They say everyone is a reporter in the age of social media, and now The New York Stock Exchange is joining the fray. In what may be a first for an exchange, the NYSE recently unveiled an online newsroom that offers a mix of breaking news, folksy company profiles, and the ability for readers to share and endorse content via social media. The content is also optimized for consumption on mobile and tablet. In short, NYSE has gone full-scale into the content business.
“We wanted to create a larger stage that would offer the companies we profile a more digitally savvy, socially designed platform,” says Marisa Ricciardi, CMO, NYSE Euronext. Ricciardi says the new platform not only promotes NYSE as an innovative, forward-looking brand, but also helps promote the listing companies – both current and potential – whose stories it seeks to tell.
The 225-year old equities exchange was already providing such storytelling via NYSE, a glossy print publication that appears three times a year and has about 65,000 readers. The magazine is distributed to executives at publicly traded companies, private equity and venture capital firms, as well as selected airport and business lounges. About two years ago, NYSE began using its main website to offer story updates more frequently than the print pub could offer. But that wasn’t quite enough in the age of social media, hence the decision to launch a dedicated online platform NYSE calls The Big Stage.
The site, Ricciardi says, “provides users with an opportunity to experience that content when and where they choose.
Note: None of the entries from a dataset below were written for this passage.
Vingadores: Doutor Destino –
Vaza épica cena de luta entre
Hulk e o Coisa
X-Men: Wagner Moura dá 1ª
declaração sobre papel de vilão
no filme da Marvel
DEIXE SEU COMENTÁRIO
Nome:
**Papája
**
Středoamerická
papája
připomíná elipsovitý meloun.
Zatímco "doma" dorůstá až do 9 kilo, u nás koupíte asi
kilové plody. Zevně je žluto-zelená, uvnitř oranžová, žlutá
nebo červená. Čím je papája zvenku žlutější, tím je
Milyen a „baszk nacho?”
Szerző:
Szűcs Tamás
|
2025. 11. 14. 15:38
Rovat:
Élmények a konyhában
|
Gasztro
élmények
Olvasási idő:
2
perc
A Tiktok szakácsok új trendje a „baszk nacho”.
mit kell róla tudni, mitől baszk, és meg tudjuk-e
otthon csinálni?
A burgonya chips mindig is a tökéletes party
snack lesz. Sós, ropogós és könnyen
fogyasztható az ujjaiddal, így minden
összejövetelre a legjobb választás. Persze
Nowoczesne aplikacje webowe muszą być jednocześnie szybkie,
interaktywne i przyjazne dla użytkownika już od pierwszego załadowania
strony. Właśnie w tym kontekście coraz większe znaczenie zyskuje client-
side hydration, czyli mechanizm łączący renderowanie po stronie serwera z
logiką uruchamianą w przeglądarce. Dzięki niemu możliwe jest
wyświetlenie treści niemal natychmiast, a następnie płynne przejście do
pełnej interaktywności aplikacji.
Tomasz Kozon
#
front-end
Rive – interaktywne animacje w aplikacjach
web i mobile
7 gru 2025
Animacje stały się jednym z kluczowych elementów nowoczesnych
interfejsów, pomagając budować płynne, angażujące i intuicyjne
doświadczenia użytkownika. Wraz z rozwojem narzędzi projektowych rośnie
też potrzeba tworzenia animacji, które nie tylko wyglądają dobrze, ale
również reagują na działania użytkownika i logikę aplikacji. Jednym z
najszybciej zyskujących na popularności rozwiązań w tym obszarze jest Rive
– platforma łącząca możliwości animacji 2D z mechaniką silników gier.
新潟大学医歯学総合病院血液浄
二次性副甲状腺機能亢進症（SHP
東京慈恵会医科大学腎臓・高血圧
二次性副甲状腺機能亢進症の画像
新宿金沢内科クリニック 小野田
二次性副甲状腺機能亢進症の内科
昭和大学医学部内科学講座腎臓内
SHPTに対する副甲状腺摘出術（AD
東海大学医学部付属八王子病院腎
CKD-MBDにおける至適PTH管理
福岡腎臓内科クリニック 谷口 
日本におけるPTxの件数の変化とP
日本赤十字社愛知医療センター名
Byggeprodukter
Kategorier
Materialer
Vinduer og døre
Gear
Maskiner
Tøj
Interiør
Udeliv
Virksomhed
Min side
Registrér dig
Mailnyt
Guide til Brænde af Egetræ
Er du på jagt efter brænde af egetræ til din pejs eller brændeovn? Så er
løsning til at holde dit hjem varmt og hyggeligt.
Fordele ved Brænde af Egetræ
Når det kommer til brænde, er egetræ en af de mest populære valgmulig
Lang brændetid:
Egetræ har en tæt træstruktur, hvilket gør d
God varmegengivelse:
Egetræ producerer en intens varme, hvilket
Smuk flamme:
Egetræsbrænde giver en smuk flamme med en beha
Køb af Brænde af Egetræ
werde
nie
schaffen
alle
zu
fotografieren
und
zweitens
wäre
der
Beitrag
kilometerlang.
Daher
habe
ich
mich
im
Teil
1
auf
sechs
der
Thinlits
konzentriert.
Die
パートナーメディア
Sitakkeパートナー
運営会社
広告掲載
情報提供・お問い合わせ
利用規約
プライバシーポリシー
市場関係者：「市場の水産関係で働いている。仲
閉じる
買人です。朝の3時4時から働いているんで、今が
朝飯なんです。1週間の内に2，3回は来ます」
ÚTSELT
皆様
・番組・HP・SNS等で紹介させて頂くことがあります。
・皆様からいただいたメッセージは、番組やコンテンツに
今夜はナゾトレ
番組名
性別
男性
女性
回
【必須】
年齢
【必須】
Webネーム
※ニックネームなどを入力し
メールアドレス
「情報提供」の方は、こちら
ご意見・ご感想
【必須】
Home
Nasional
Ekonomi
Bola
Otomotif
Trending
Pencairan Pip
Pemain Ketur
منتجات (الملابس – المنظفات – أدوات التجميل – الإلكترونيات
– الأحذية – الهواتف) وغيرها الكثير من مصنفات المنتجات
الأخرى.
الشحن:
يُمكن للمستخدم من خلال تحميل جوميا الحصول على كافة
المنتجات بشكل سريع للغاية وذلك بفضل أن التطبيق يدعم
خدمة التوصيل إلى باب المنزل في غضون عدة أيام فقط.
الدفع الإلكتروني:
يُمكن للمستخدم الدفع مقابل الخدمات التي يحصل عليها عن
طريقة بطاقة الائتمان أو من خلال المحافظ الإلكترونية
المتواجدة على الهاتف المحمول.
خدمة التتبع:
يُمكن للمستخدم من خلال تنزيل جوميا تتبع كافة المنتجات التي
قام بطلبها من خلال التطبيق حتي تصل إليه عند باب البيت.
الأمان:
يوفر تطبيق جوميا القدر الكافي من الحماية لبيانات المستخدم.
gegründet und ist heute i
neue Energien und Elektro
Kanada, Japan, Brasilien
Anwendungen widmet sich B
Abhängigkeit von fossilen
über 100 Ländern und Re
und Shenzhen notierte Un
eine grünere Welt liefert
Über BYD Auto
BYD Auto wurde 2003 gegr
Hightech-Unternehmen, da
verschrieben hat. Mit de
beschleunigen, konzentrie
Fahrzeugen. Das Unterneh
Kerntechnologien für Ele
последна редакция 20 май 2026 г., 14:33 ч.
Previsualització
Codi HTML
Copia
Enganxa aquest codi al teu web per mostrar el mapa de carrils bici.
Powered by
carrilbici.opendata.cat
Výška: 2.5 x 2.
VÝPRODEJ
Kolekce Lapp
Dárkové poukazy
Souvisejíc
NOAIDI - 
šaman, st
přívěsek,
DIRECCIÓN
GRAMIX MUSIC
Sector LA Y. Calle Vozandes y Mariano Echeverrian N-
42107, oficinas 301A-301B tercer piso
It is less about speaking to them and more about engaging with the audience.”
The editorial on the site is a mix of NYSE’s own marketing content and that of its partners, the branded content arms of The Wall Street Journal and Time Inc. Current content on the site includes an interview with Juan Ramón Alaix, the CEO of veterinary vaccine maker Zoetis Inc.; a Q&A with David Liu, chairman and CEO of the NY-headquartered media and technology company XO Group Inc.; and a series of video interviews conducted by startup guru Guy Kawasaki, interviewing entrepreneurs such as Jeremy Stoppelman, CEO of Yelp.
With users now able to email or share the stories on Twitter, Facebook, and other social media, and NYSE’s ability to track which stories are most popular, the exchange can also decide on-the-fly which stories and headlines to emphasize. “This helps us create future content and give us great feedback,” Ricciardi says.
NYSE’s Twitter channel, which currently has around 245,000 followers, is also being used to promote the new site, as are banner ads placed on selected financial services websites, according to Todd Stanley, executive vice president at Digitas, the agency that is working with NYSE to plan and execute the new site. With the revamp, the banner ads can also be updated in real time to reflect the latest editorial updates.
Digitas has also worked with other brands including Sprint to develop news desk-type offerings, Stanley says, but not every brand has the depth of content needed to fill a site on the scale of NYSE. Still, brands can seek out more modest ways of building the brand’s story via social media. Says Stanley: “The brand as publisher can be a daunting challenge. You need to know your audience and what resources you are capable of delivering. This is a strategy to be sustained, rather than a short-term solution where you try it and walk away.”